### WHAT YOU NEED TO DO
Write out the listing exactly, dropping any picture it contains.

### EXCERPTED RECORDS

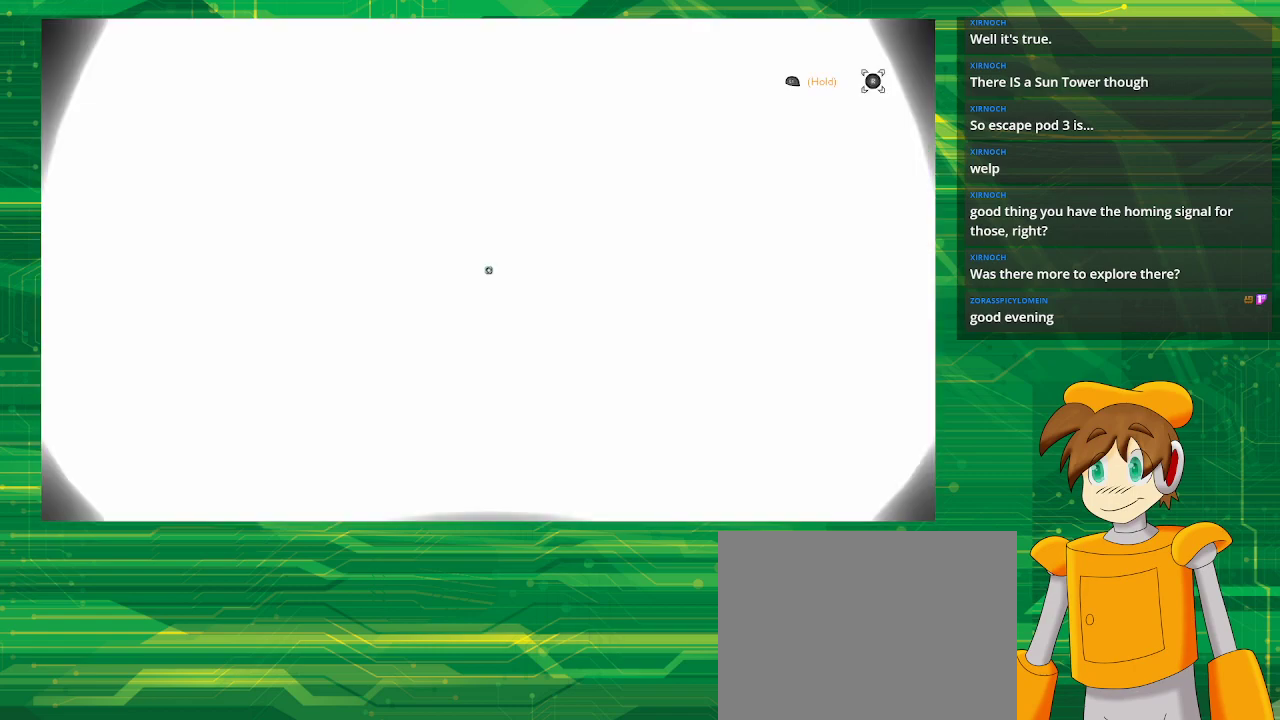
{"buttons": [], "left_stick": "center", "right_stick": "center", "events": []}
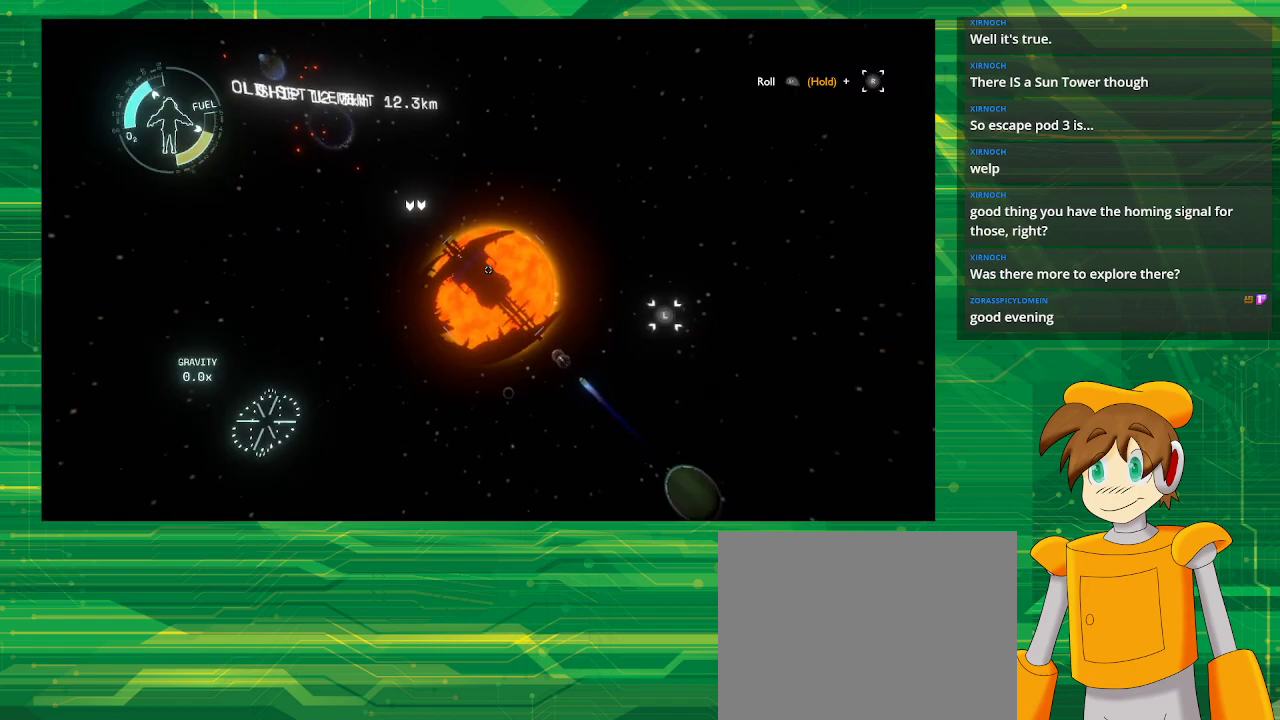
{"buttons": [], "left_stick": "center", "right_stick": "center", "events": []}
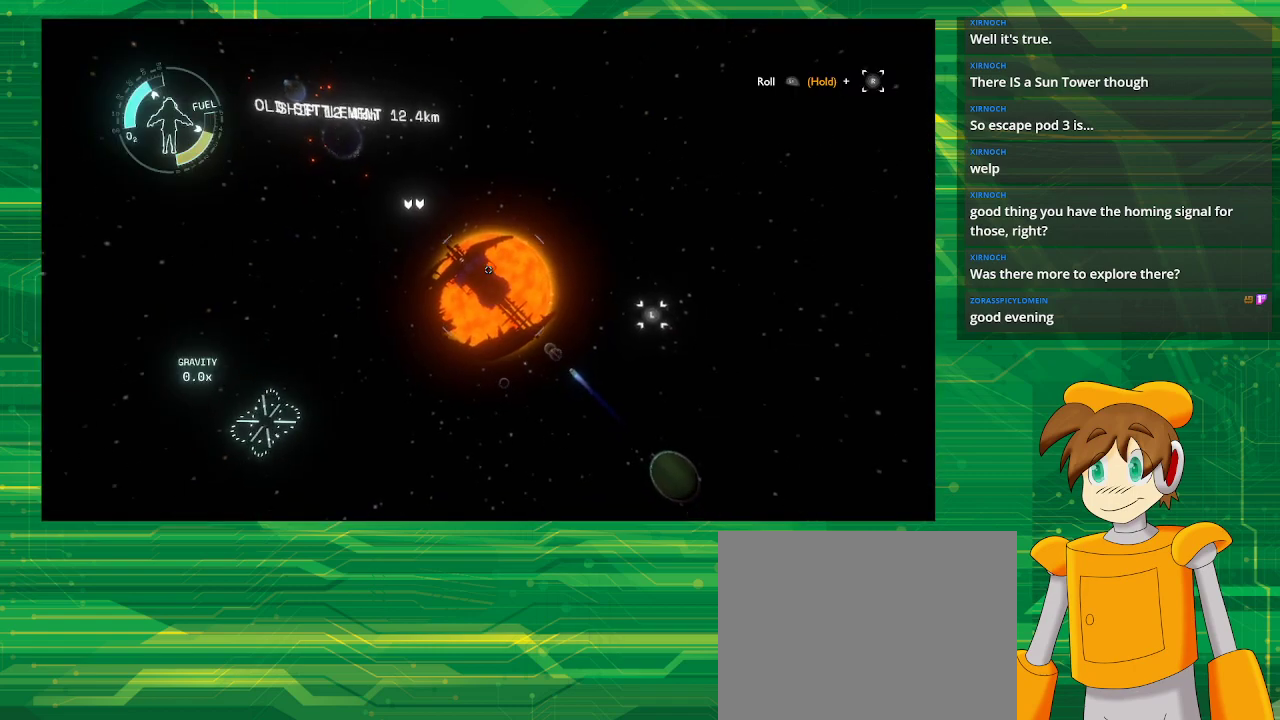
{"buttons": [], "left_stick": "center", "right_stick": "center", "events": []}
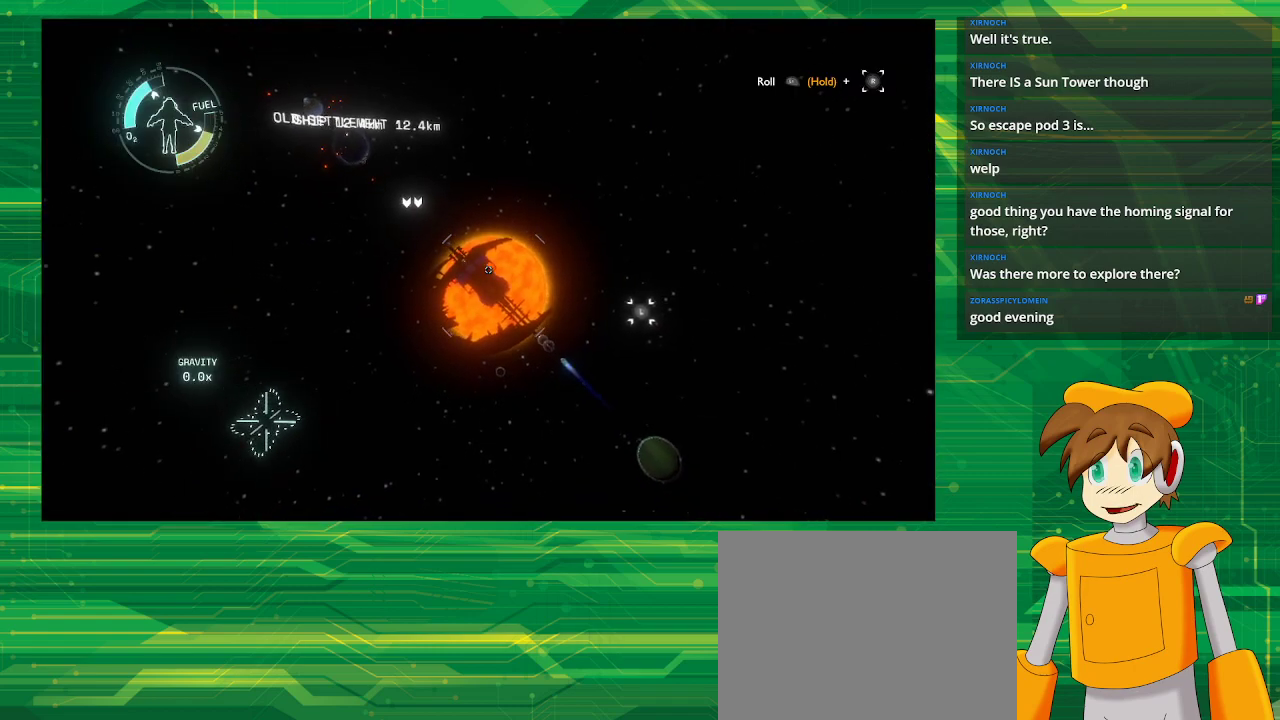
{"buttons": [], "left_stick": "center", "right_stick": "center", "events": []}
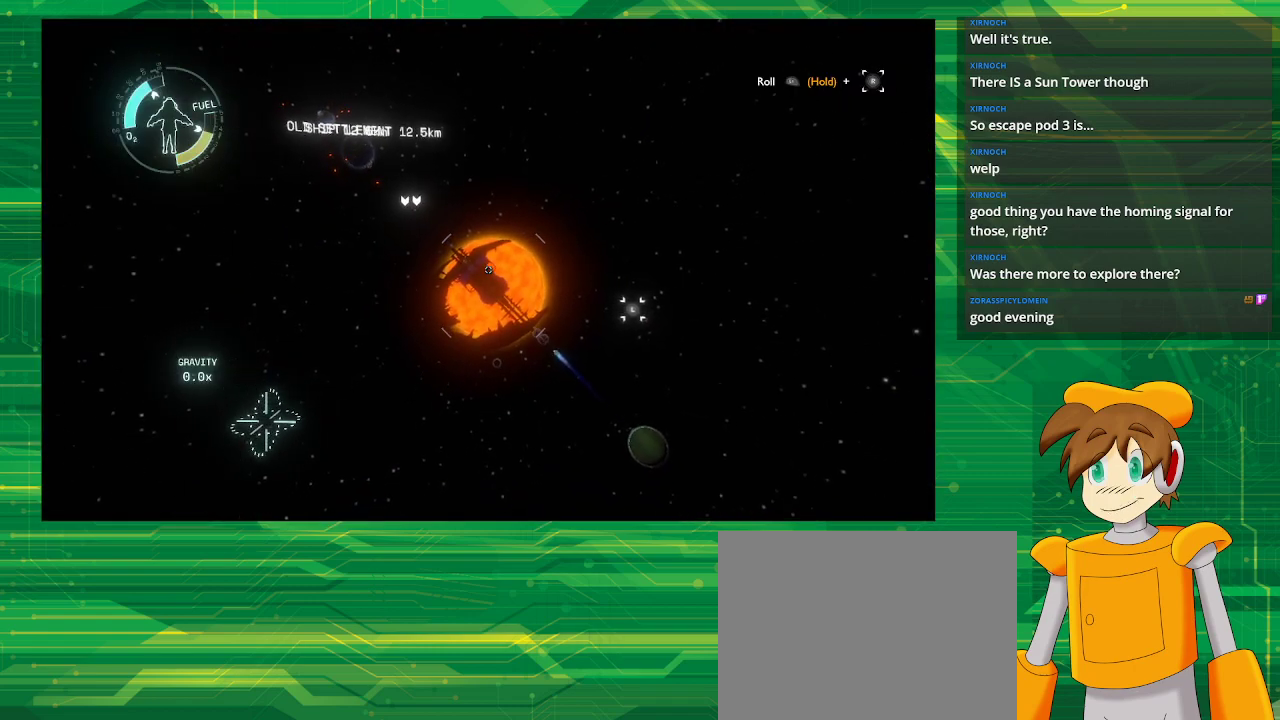
{"buttons": [], "left_stick": "up", "right_stick": "center", "events": [[167, "left_stick", "up"]]}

### REPLY TO THE EXERCISE
{"buttons": [], "left_stick": "center", "right_stick": "center", "events": []}
{"buttons": [], "left_stick": "center", "right_stick": "center", "events": []}
{"buttons": [], "left_stick": "center", "right_stick": "center", "events": []}
{"buttons": [], "left_stick": "center", "right_stick": "center", "events": []}
{"buttons": [], "left_stick": "up", "right_stick": "center", "events": [[167, "left_stick", "up"]]}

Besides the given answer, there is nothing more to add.